L’homme arrivé au point extrême de son développement intellectuel, aspire ardemment vers les choses et nourrit une horreur profonde pour toute « théorie creuse ». C’est ce qui apparaît clairement chez Hegel. Il faut qu’à la pensée corresponde exactement la réalité, le monde des choses ; aucun concept sans réalité. Par suite le système d’Hegel a été qualifié d’objectif entre tous, comme si la pensée et l’objet y célébraient leur union. Mais en réalité ce ne fut que la tyrannie suprême de la pensée, sa domination unique, le triomphe de l’esprit et, avec lui, celui de la philosophie. Elle ne peut aller plus loin, son but ultime étant la suprématie, la toute puissance de l’esprit[1].

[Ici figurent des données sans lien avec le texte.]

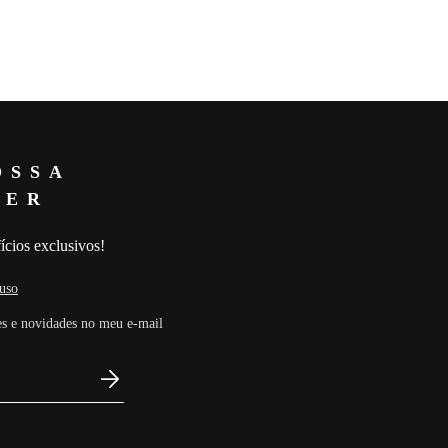
duzidas com modelos pode sofrer
do flash.
 é confeccionado em laise crepe
imento ajustado ao corpo e
senta mangas longas e decote em V
rontal com abertura abaixo do
cante ao design, enquanto o
e movimento à peça. O comprimento
OSSA
erno e feminino. O broche
panha a peça e é vendido
TER
A 18% ELASTANO FORRO 82%
ícios exclusivos!
O
79 Busto: 79 Cintura: 59 Quadril:
uso
s e novidades no meu e-mail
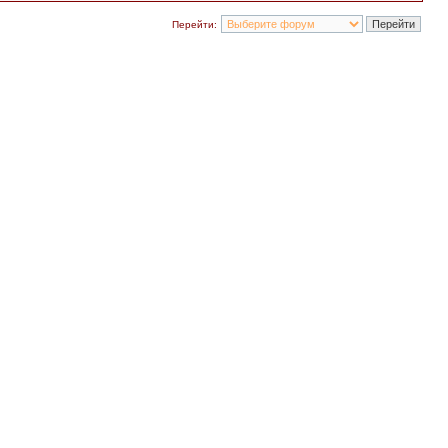
Перейти:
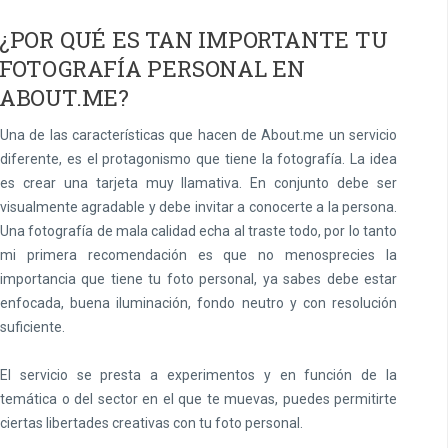
¿POR QUÉ ES TAN IMPORTANTE TU
FOTOGRAFÍA PERSONAL EN
ABOUT.ME?
Una de las características que hacen de About.me un servicio
diferente, es el protagonismo que tiene la fotografía. La idea
es crear una tarjeta muy llamativa. En conjunto debe ser
visualmente agradable y debe invitar a conocerte a la persona.
Una fotografía de mala calidad echa al traste todo, por lo tanto
mi primera recomendación es que no menosprecies la
importancia que tiene tu foto personal, ya sabes debe estar
enfocada, buena iluminación, fondo neutro y con resolución
suficiente.
El servicio se presta a experimentos y en función de la
temática o del sector en el que te muevas, puedes permitirte
ciertas libertades creativas con tu foto personal.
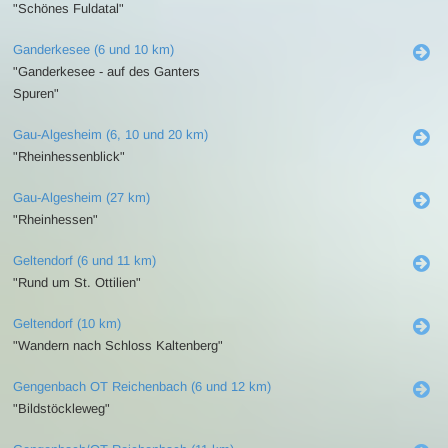
"Schönes Fuldatal"
Ganderkesee (6 und 10 km)
"Ganderkesee - auf des Ganters
Spuren"
Gau-Algesheim (6, 10 und 20 km)
"Rheinhessenblick"
Gau-Algesheim (27 km)
"Rheinhessen"
Geltendorf (6 und 11 km)
"Rund um St. Ottilien"
Geltendorf (10 km)
"Wandern nach Schloss Kaltenberg"
Gengenbach OT Reichenbach (6 und 12 km)
"Bildstöckleweg"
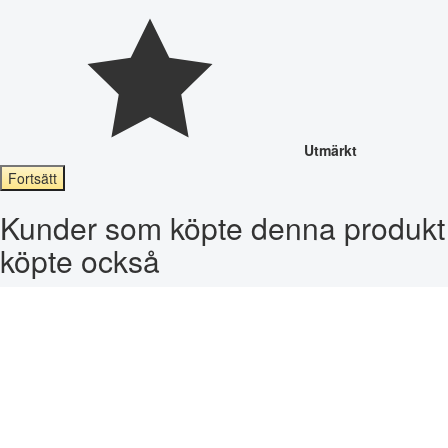
Utmärkt
Fortsätt
Kunder som köpte denna produkt
köpte också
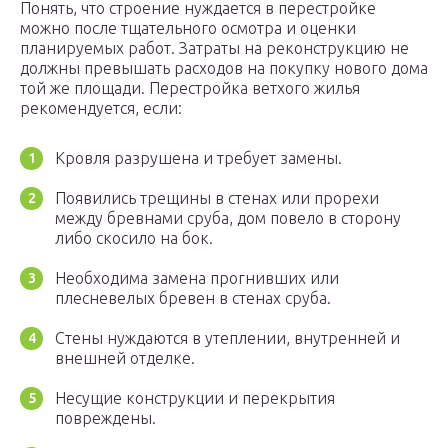
Понять, что строение нуждается в перестройке
можно после тщательного осмотра и оценки
планируемых работ. Затраты на реконструкцию не
должны превышать расходов на покупку нового дома
той же площади. Перестройка ветхого жилья
рекомендуется, если:
Кровля разрушена и требует замены.
Появились трещины в стенах или прорехи
между бревнами сруба, дом повело в сторону
либо скосило на бок.
Необходима замена прогнивших или
плесневелых бревен в стенах сруба.
Стены нуждаются в утеплении, внутренней и
внешней отделке.
Несущие конструкции и перекрытия
повреждены.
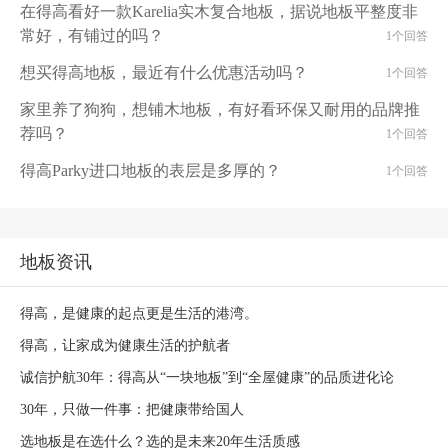
在得高看好一款Karelia实木复合地板，据说地板平整度非
常好，有铺过的吗？
1个回答
想买得高地板，最近有什么优惠活动吗？
1个回答
家里养了狗狗，想铺木地板，有好看环保又耐用的品牌推
荐吗？
1个回答
得高Parky进口地板的表层是多厚的？
1个回答
地板资讯
得高，是健康的起点更是生活的港湾。
得高，让家成为健康生活的护航者
诚信护航30年：得高从“一块地板”到“全屋健康”的品质进化论
30年，只做一件事：把健康带给国人
选地板是在选什么？选的是未来20年生活质感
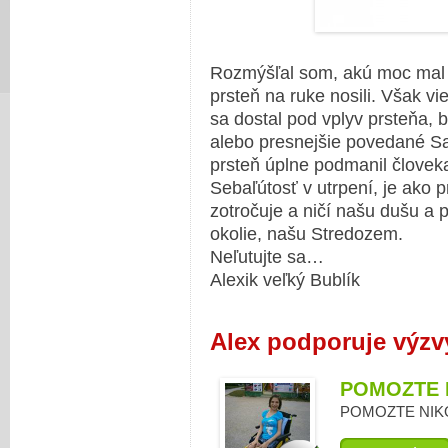
Rozmýšľal som, akú moc mal p
prsteň na ruke nosili. Však vie
sa dostal pod vplyv prsteňa, 
alebo presnejšie povedané Sa
prsteň úplne podmanil člove
Sebaľútosť v utrpení, je ako p
zotročuje a ničí našu dušu a p
okolie, našu Stredozem.
Neľutujte sa…
Alexik veľký Bublík
Alex podporuje výzv
POMOZTE 
POMOZTE NIK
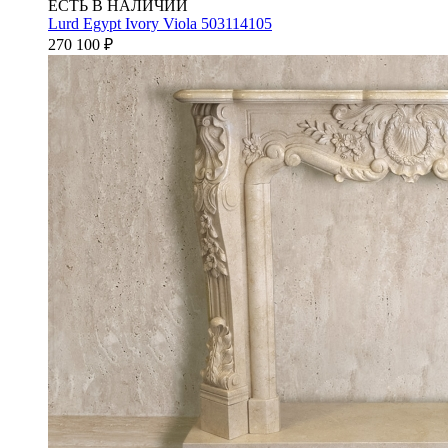
ЕСТЬ В НАЛИЧИИ
Lurd Egypt Ivory Viola 503114105
270 100
₽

Les hommes religieux se sont mis en tête une chose qui doit être réalisée. Ils ont des conceptions de l’amour, de la bonté, etc. qu’ils voudraient voir effectivement existantes ; c’est pourquoi ils veulent fonder sur la terre un royaume de l’amour, où personne ne doit plus suivre son égoïsme, où chacun doit agir « par amour ». L’amour doit régner. Cette idée qu’ils se sont mise en tête peut-on l’appeler autrement qu’ « idée fixe » ? « Il y a dans leur tête des revenants » et le plus angoissant entre tous ces fantômes, c’est l’Homme. Qu’on se rappelle le proverbe : « Le chemin de l’enfer est pavé de bonnes intentions. » L’intention de réaliser entièrement en soi l’humanité, de devenir tout à fait homme appartient à cette espèce funeste, il y faut comprendre aussi

  1. Rousseau, les philanthropes et d’autres étaient hostiles à l’éducation et à l’intelligence, mais ils ne virent pas que celles-ci sont cachées au fond de tout chrétien et ils se bornèrent à faire campagne contre l’éducation savante et raffinée.